___ Excerpted data ___
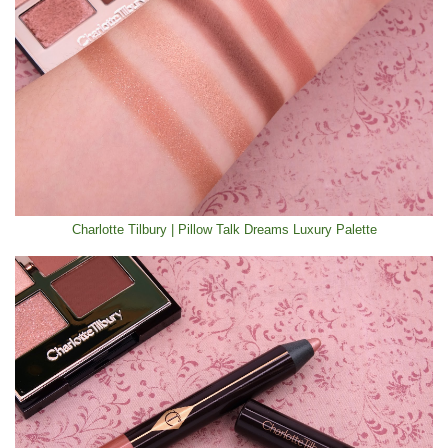
Charlotte Tilbury | Pillow Talk Dreams Luxury Palette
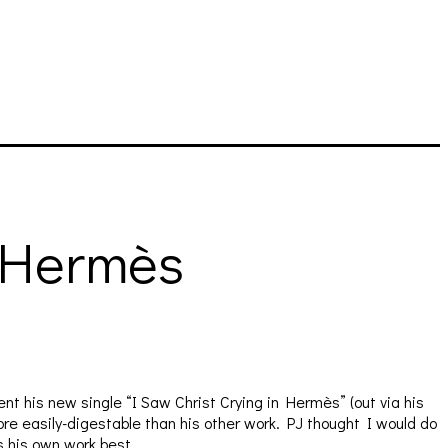
n Hermès
t his new single “I Saw Christ Crying in Hermès” (out via his
more easily-digestable than his other work. PJ thought I would do
s his own work best.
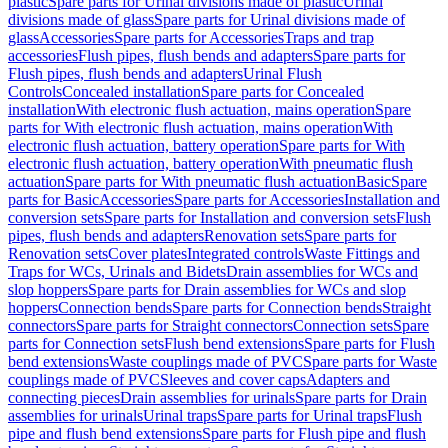
plastic
Spare parts for Urinal divisions made of plastic
Urinal
divisions made of glass
Spare parts for Urinal divisions made of
glass
Accessories
Spare parts for Accessories
Traps and trap
accessories
Flush pipes, flush bends and adapters
Spare parts for
Flush pipes, flush bends and adapters
Urinal Flush
Controls
Concealed installation
Spare parts for Concealed
installation
With electronic flush actuation, mains operation
Spare
parts for With electronic flush actuation, mains operation
With
electronic flush actuation, battery operation
Spare parts for With
electronic flush actuation, battery operation
With pneumatic flush
actuation
Spare parts for With pneumatic flush actuation
Basic
Spare
parts for Basic
Accessories
Spare parts for Accessories
Installation and
conversion sets
Spare parts for Installation and conversion sets
Flush
pipes, flush bends and adapters
Renovation sets
Spare parts for
Renovation sets
Cover plates
Integrated controls
Waste Fittings and
Traps for WCs, Urinals and Bidets
Drain assemblies for WCs and
slop hoppers
Spare parts for Drain assemblies for WCs and slop
hoppers
Connection bends
Spare parts for Connection bends
Straight
connectors
Spare parts for Straight connectors
Connection sets
Spare
parts for Connection sets
Flush bend extensions
Spare parts for Flush
bend extensions
Waste couplings made of PVC
Spare parts for Waste
couplings made of PVC
Sleeves and cover caps
Adapters and
connecting pieces
Drain assemblies for urinals
Spare parts for Drain
assemblies for urinals
Urinal traps
Spare parts for Urinal traps
Flush
pipe and flush bend extensions
Spare parts for Flush pipe and flush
___
**Exercise requirements**.
Extract the text lines from the start of the items through the line that contains "s his own work best.", inclusive, and repeat them exactly. Leave the pictures out of your answer.

**Expected answer**.
Charlotte Tilbury | Pillow Talk Dreams Luxury Palette
n Hermès
t his new single “I Saw Christ Crying in Hermès” (out via his
more easily-digestable than his other work. PJ thought I would do
s his own work best.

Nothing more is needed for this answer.